YOUR OBJECTIVE >>
Pick out each of the rows below that contains the word "będzie".

DATA FOR PROCESSING START

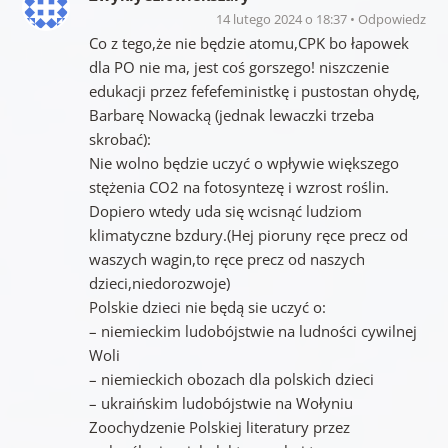
14 lutego 2024 o 18:37
Odpowiedz
Co z tego,że nie będzie atomu,CPK bo łapowek
dla PO nie ma, jest coś gorszego! niszczenie
edukacji przez fefefeministkę i pustostan ohydę,
Barbarę Nowacką (jednak lewaczki trzeba
skrobać):
Nie wolno będzie uczyć o wpływie większego
stężenia CO2 na fotosyntezę i wzrost roślin.
Dopiero wtedy uda się wcisnąć ludziom
klimatyczne bzdury.(Hej pioruny ręce precz od
waszych wagin,to ręce precz od naszych
dzieci,niedorozwoje)
Polskie dzieci nie będą sie uczyć o:
– niemieckim ludobójstwie na ludności cywilnej
Woli
– niemieckich obozach dla polskich dzieci
– ukraińskim ludobójstwie na Wołyniu
Zoochydzenie Polskiej literatury przez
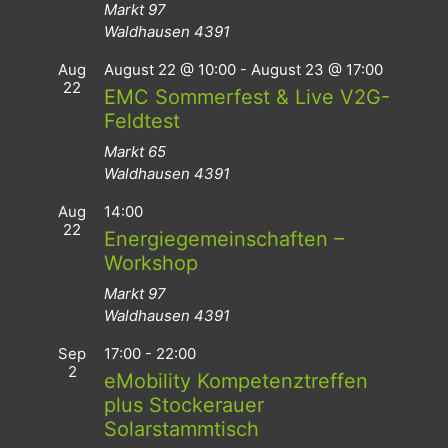
Markt 97
Waldhausen
4391
Aug
August 22 @ 10:00
-
August 23 @ 17:00
22
EMC Sommerfest & Live V2G-
Feldtest
Markt 65
Waldhausen
4391
Aug
14:00
22
Energiegemeinschaften –
Workshop
Markt 97
Waldhausen
4391
Sep
17:00
-
22:00
2
eMobility Kompetenztreffen
plus Stockerauer
Solarstammtisch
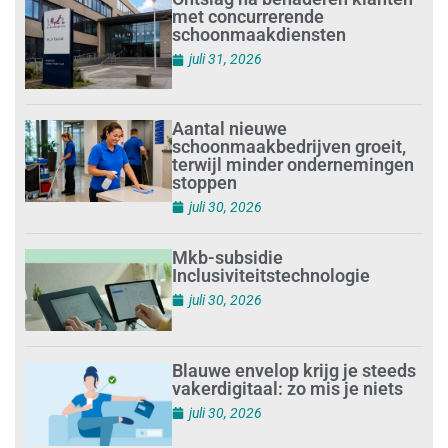
met concurrerende
schoonmaakdiensten
juli 31, 2026
Aantal nieuwe
schoonmaakbedrijven groeit,
terwijl minder ondernemingen
stoppen
juli 30, 2026
Mkb-subsidie
Inclusiviteitstechnologie
juli 30, 2026
Blauwe envelop krijg je steeds
vakerdigitaal: zo mis je niets
juli 30, 2026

DATA FOR PROCESSING END

REPLY TO THE TASK >>
Co z tego,że nie będzie atomu,CPK bo łapowek
Nie wolno będzie uczyć o wpływie większego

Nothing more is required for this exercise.